# Work to be completed
Would you please transcribe, exactly as written, the lines of the entries below starting at the one that holds "En Xataka Windows hablamos de..." and ending at the one that holds "Tablets e Híbridos", both included?

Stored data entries
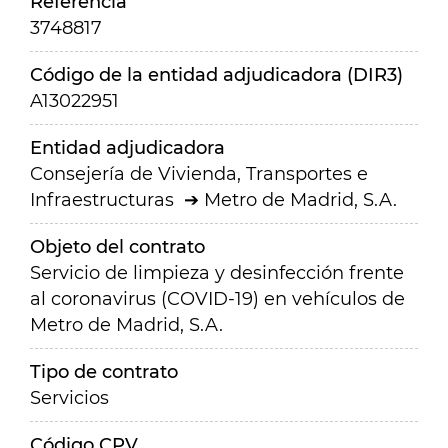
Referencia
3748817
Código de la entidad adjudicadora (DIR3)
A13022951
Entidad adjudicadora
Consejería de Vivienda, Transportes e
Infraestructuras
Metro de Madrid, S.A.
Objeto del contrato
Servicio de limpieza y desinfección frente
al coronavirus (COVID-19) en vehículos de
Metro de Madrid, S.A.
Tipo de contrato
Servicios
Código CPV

...

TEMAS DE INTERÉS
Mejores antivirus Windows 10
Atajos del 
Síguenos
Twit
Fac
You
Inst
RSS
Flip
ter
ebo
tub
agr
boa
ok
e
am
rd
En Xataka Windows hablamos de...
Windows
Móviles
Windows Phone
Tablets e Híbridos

# Answer area
En Xataka Windows hablamos de...
Windows
Móviles
Windows Phone
Tablets e Híbridos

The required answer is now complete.